Up to now, the “peacekeeping” has been left to an African Union force too small and underfunded to be effective in an area as big as France. The proposal agreed by the five-member Security Council and now to be presented to the General Assembly, is to combine that force with a multinational force twice as large, with police units and a civilian apparatus. The hybrid, which goes under the name UNAMID (UN African Mission in Darfur), is set to be deployed at 55 locations.
But although UNAMID will operate under UN auspices, its components, in fact its existence, will depend on the donations of individual countries.
This is the point of tomorrow’s demonstrations. This is as far as the story goes unless the richer countries (and not excluding poorer ones) stump up.
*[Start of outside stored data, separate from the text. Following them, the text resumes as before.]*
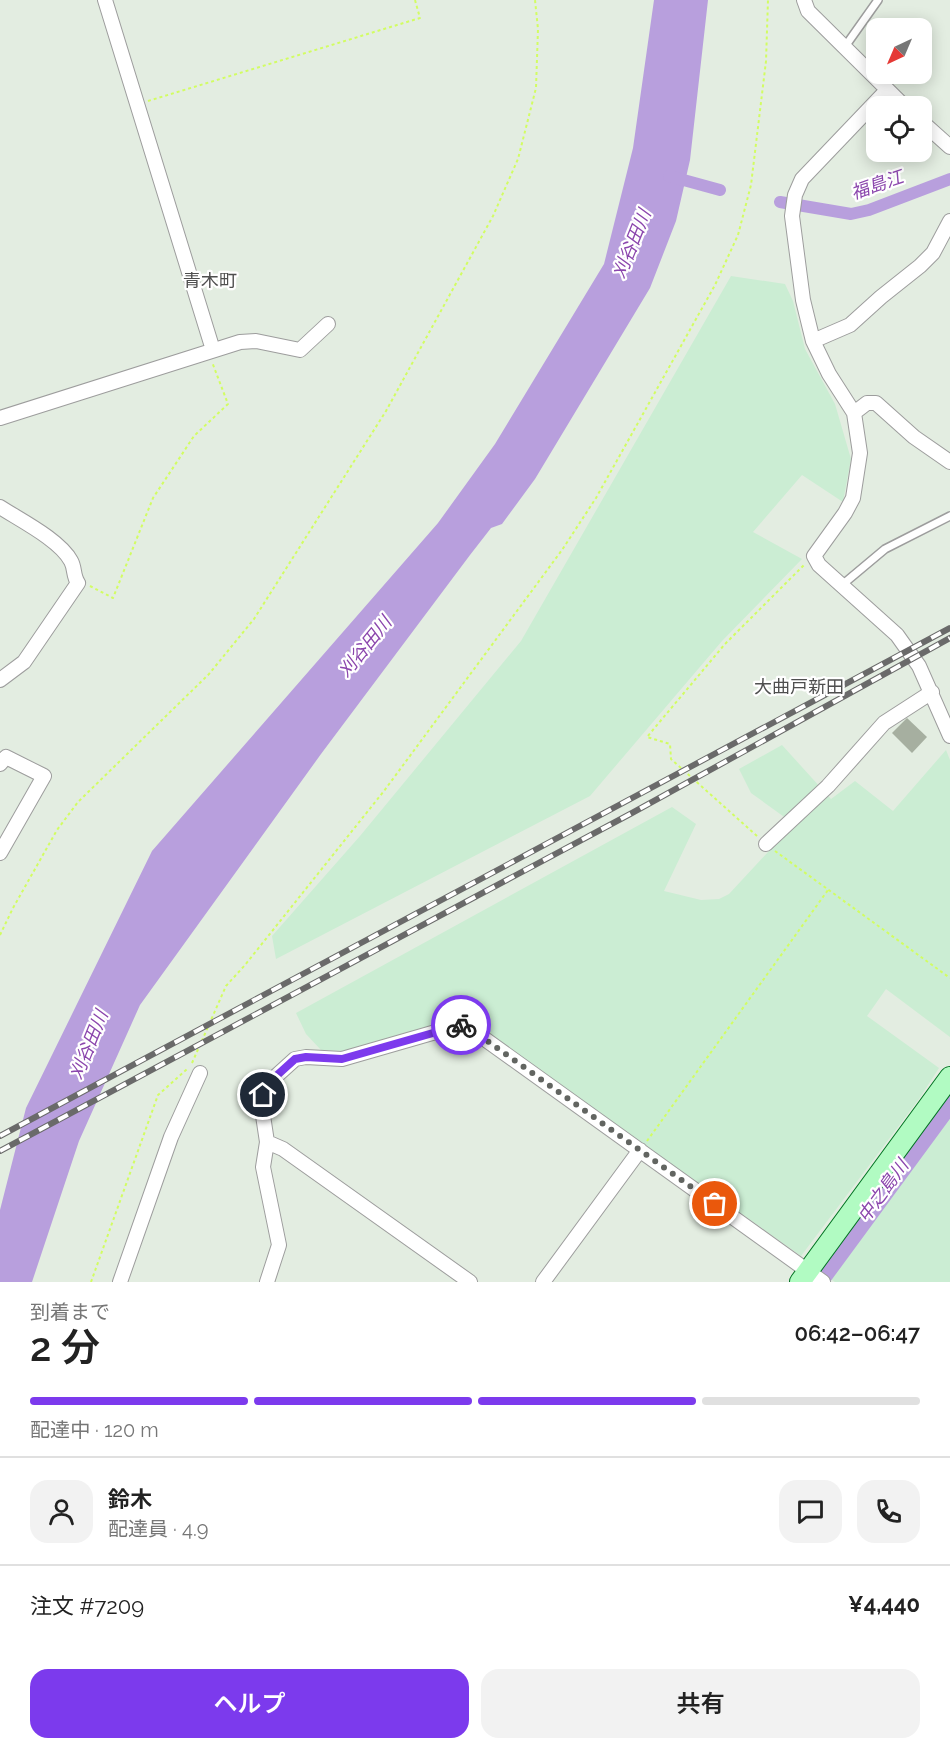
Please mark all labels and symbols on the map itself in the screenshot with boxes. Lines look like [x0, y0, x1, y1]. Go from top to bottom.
north arrow [866, 18, 932, 84]
water label: 福島江 [848, 165, 908, 203]
water label: 刈谷田川 [608, 205, 656, 281]
district label: 青木町 [183, 270, 237, 291]
water label: 刈谷田川 [334, 611, 397, 681]
district label: 大曲戸新田 [754, 676, 844, 697]
courier [431, 995, 491, 1055]
water label: 刈谷田川 [65, 1006, 113, 1082]
pin [237, 1069, 288, 1120]
water label: 中之島川 [853, 1154, 913, 1226]
pin [689, 1178, 740, 1229]

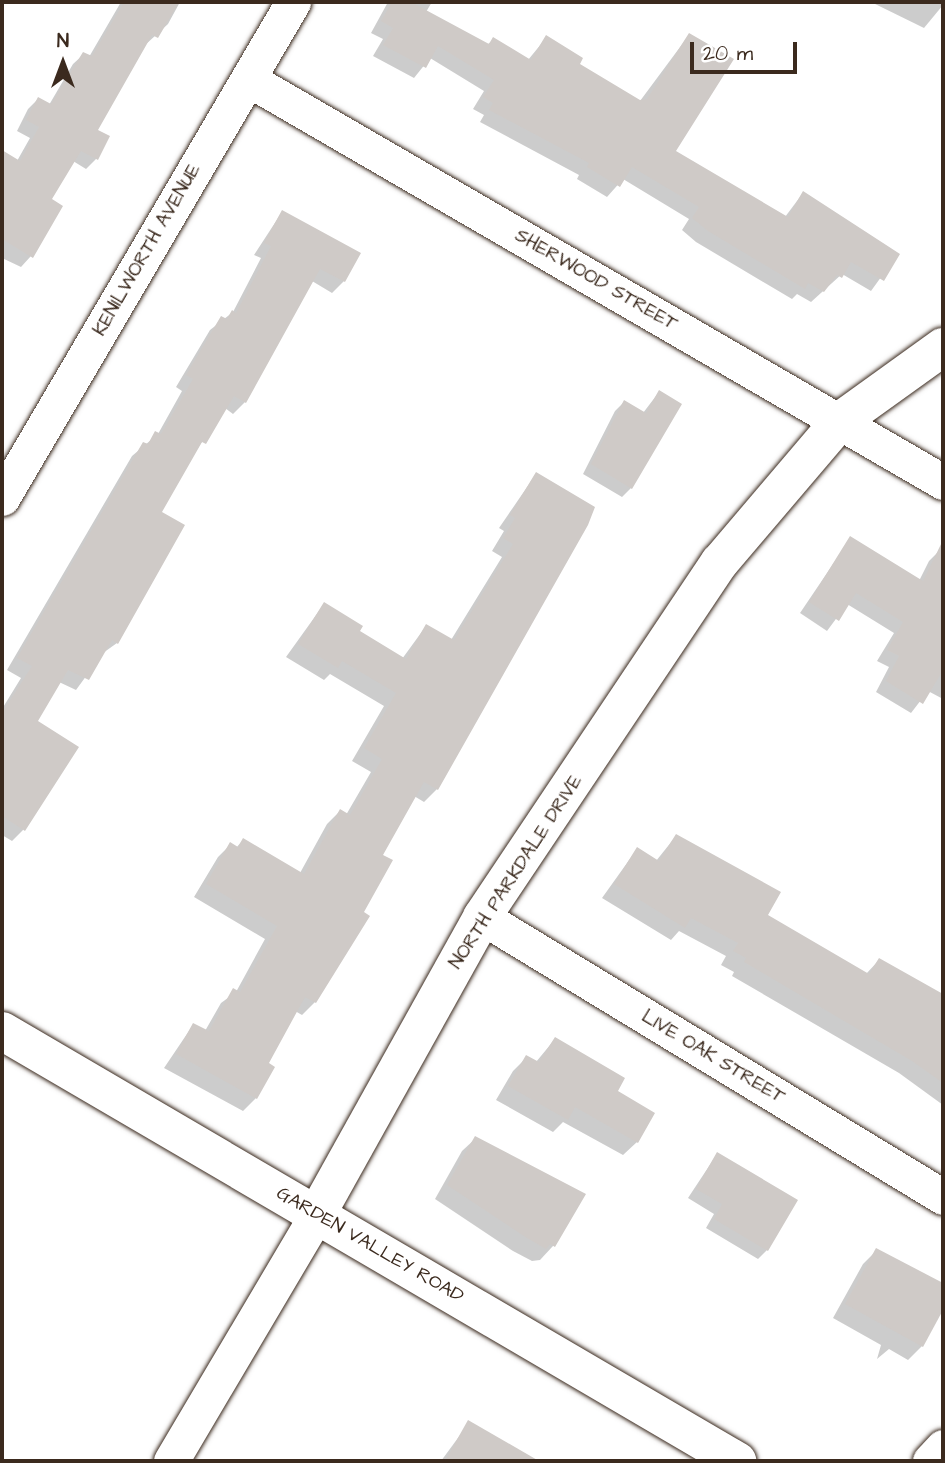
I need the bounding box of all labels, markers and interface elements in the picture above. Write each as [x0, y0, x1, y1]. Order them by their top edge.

Nation by nation, the Darfur campaigners are rallying to urge their leaders to grab this chance and contribute an honourable share of the troops, police, planes, helicopters, armoured vehicles, and whatever it takes, up to a total of exactly 31,042 personnel.
One can be so exact because, of course, the entire package, to be introduced in stages, had to be negotiated line by line with the Sudan Government. It took six months from the concept to signatures.
The deal is done, but (assuming that the rest of the world comes up with the goods) nations’ leaders will also be urged to keep pressure on Khartoum to stick to the agreement. The Sudanese have a track record of calculated procrastination.
The mood of tomorrow’s march on London will be angry at its place of departure, outside the Sudanese Embassy in St James’s, but perhaps closer to a demonstration of encouragement at its destination, Downing Street. Gordon Brown has worked hard to bring the story to this point.
A ceasefire will be no solution without a political solution. Quite what a political solution would look like in a situation where the aggressor tribes have now started to fight each other is a murky question. And geopolitically the scenarios include, naturally, the one about the West’s real interest being control of the region and its oil. The one about China, which buys most of Sudan’s oil, withholding its veto in the Security Council out of fear of Olympic repercussions, may even be true.
But realpolitik games are a distraction when the immediate reality is of destroyed homes and camps of desperation. The survivors want to go home to rebuild their lives in safety. For the first time in years, it’s possible they will be able to. The next few days will show. So tomorrow is the Day for Darfur.